▶ Excerpted passage
August 1, 2005 @ 4:45 pm | Comment

Thanks Nolan. No backing outnow; I’ve got my tickets and I’d hope they have bigger fish to catch.

August 1, 2005 @ 5:13 pm | Comment

Hey, Richard, are you still looking for lodgings in Shenzhen? I know an assortment of business-traveler-level places at reasonable, but not cheap prices, and a few in the $30-40 range. Email me with your requirements.

August 1, 2005 @ 5:34 pm | Comment

” ‘Many of the trials are behind closed doors.’ In other words, there was no trial. Actually, even the publicized trials were probably not really trials, the verdict likely having been decided prior to the trial.”

Well, this is really a great theory.
First of all, CCP is evil. If it behaves properly, this must be some kind of trick or disguise to fool us.
Just perfect and invulnerable, isn’t it?

August 1, 2005 @ 7:32 pm | Comment

Haha, I read this story this morning once I woke up, it made me feel… oh so comfortable. Now on top of getting ripped off all the time, being criticized every few minutes for “American hegemonism,” and being suspected of having every STD known to mankind, I also might be suspected of being a spy! Ah… at least the beer’s still cheap here…

August 1, 2005 @ 8:01 pm | Comment

Izual,

Given the history of the CCP, the presumption is definitely against them. I’m willing, with some countries that have a general history of a proper legal system, to give them the presumption of good intentions. Even then the presumption of good intentions is rebuttable if there is evidence to the contrary.

As for the CCP being evil, I have two words for you: Cultural Revolution.

Finally, if the CCP told me the sky was blue, I’d make damned sure to look outside to check it myself. And yes, I trust them about as far as I can throw them, which is to say, no distance at all since I can’t get to them and even if I did their bodyguards would tackle me before I got within five feet of them.

August 1, 2005 @ 10:26 pm | Comment

what’s interesting is not that the CCP thinks foreigners in china are spying on china — because of cause some foreigners in china are spying on china.
the interesting thing is why the people quoted feel the need to say something about it.

▶ Entries shown
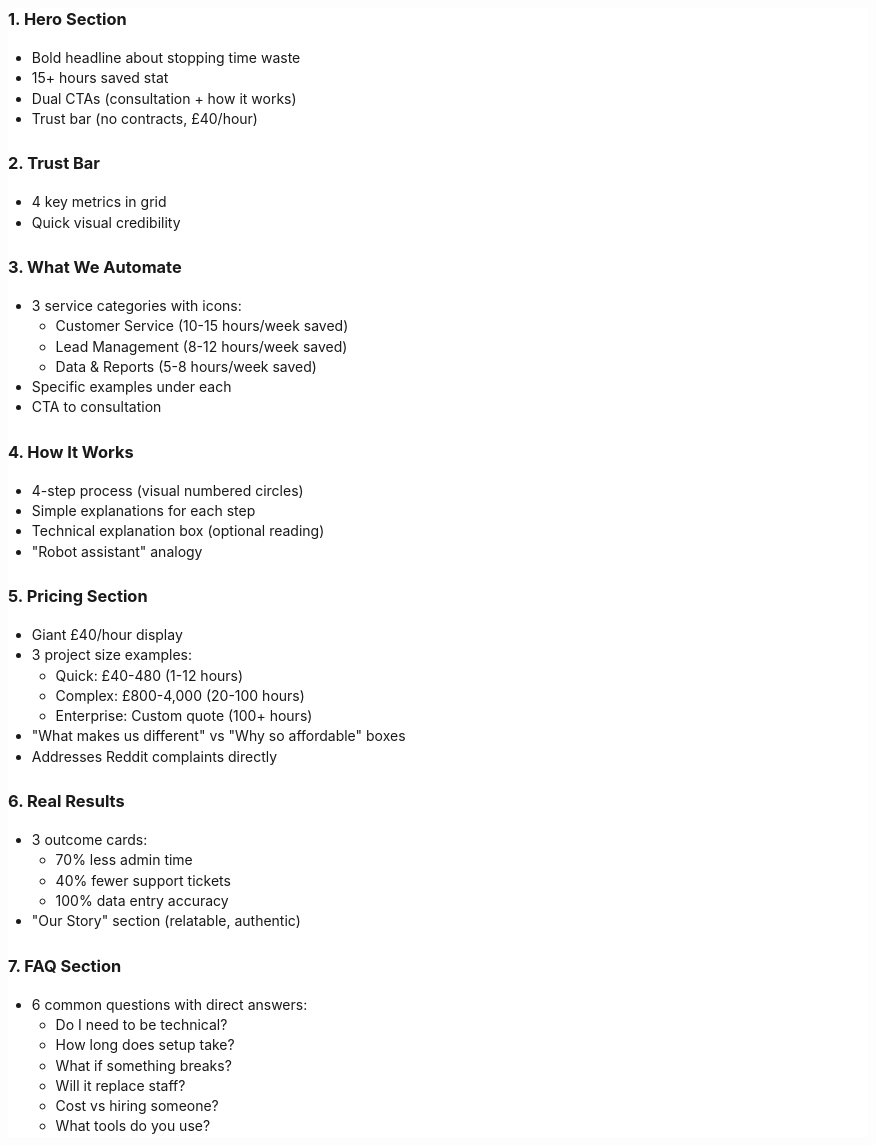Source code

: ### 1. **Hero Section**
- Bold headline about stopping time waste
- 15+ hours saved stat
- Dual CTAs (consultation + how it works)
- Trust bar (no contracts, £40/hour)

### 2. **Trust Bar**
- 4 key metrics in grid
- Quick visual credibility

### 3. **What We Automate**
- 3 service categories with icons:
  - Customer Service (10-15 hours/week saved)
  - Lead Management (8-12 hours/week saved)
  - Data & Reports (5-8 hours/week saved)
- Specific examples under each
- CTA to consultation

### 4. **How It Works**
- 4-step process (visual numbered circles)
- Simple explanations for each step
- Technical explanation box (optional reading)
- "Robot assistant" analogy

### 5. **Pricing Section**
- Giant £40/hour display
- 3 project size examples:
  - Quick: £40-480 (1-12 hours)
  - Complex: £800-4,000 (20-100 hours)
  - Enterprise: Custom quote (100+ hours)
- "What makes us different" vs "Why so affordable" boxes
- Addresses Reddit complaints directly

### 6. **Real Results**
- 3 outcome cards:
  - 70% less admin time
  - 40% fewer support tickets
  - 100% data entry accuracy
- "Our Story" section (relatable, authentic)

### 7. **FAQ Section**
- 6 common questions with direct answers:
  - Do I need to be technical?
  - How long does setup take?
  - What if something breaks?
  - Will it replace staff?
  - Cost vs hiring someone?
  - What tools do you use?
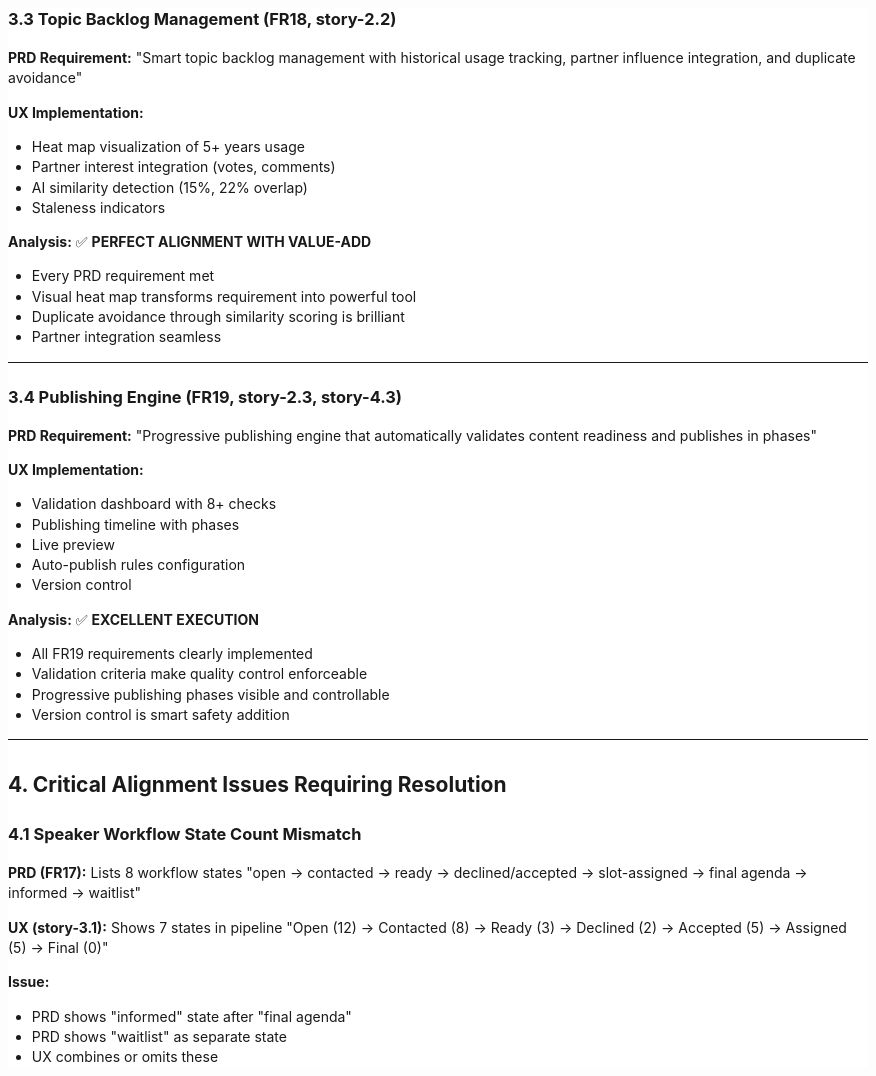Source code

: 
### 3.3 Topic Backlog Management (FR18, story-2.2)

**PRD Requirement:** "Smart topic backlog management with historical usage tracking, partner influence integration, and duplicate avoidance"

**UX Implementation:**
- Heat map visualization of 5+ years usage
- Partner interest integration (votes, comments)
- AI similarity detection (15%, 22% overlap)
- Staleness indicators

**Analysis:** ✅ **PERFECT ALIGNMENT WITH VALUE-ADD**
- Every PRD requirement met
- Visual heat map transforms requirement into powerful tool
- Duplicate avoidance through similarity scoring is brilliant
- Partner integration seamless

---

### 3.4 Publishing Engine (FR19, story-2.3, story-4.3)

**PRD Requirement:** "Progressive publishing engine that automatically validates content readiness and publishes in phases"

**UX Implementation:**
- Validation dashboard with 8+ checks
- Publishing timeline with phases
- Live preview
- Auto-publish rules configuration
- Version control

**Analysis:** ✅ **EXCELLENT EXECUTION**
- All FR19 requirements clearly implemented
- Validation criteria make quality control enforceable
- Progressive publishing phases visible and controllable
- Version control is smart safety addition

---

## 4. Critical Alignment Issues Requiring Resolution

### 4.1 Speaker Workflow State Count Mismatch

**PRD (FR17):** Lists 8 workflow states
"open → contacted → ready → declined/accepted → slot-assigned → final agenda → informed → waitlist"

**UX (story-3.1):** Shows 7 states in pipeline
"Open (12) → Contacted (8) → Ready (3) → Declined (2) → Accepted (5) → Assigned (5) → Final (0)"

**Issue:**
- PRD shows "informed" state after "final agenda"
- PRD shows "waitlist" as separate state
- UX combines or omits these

...

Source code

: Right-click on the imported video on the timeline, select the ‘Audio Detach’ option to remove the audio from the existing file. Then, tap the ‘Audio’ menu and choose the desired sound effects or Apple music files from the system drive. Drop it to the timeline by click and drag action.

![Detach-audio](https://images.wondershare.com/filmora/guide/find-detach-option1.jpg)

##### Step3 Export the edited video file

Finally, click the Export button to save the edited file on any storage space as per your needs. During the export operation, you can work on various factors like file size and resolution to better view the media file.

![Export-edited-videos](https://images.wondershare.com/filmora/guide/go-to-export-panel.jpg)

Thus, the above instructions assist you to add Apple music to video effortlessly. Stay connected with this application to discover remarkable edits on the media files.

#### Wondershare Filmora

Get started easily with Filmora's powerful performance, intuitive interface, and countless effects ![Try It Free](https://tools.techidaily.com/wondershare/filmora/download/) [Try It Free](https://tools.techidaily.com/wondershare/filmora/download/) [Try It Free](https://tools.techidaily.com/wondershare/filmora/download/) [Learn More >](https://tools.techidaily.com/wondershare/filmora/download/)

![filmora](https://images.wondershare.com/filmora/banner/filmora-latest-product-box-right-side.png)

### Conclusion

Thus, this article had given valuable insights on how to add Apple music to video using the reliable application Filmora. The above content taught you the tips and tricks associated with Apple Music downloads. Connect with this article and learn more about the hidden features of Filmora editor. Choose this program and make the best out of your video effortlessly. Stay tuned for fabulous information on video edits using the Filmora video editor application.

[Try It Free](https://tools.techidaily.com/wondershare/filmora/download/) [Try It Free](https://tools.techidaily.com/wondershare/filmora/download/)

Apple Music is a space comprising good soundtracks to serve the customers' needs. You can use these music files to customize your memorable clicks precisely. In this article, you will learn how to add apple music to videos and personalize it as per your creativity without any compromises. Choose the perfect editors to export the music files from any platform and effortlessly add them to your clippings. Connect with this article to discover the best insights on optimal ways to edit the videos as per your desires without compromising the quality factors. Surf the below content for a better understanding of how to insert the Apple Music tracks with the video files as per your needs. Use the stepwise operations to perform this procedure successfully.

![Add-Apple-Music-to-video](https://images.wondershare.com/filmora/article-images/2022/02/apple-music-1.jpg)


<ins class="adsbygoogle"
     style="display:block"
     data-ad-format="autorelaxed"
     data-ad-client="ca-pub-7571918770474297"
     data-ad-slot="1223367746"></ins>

▶ Prompt 1
Rewrite the comment thread from "what’s interesting is" to "spying on china.", changing "foreigners" to "expatriates".
▶ Prompt 2
Write the next part of the comment thread about foreigners suspected of spying in China.

▶ Answer box 1
what’s interesting is not that the CCP thinks expatriates in china are spying on china — because of cause some expatriates in china are spying on china.

▶ Answer box 2
and the answer to that would be pure speculation. as a complete guess, the nature of the comments — on an internet discussion — seem pretty unofficial and, I don’t know, maybe this guy is worried about being forced out of his job and wants to impress his boss?

August 1, 2005 @ 11:40 pm | Comment

prescient. i’m in china spying right now.

August 2, 2005 @ 3:46 am | Comment

I wonder, could this article be about me?

I’ve long been a subversive in China from an ‘enemy nation’.

Maybe I should be abusing my position even more.

August 2, 2005 @ 4:12 am | Comment

There used to be a wierd Canadian bloke in Guangzhou that would always talk about “hostile forces” and reckoned that every second foreign resident was somekind of intelligence agent and every third Chinese person was a counter-intelligence agent.

What if he was right all along and we were all wrong? Just like Mel Gibson in Conspiracy Theory?

August 2, 2005 @ 5:20 am | Comment

I love Martyn because he’s always so reasonable.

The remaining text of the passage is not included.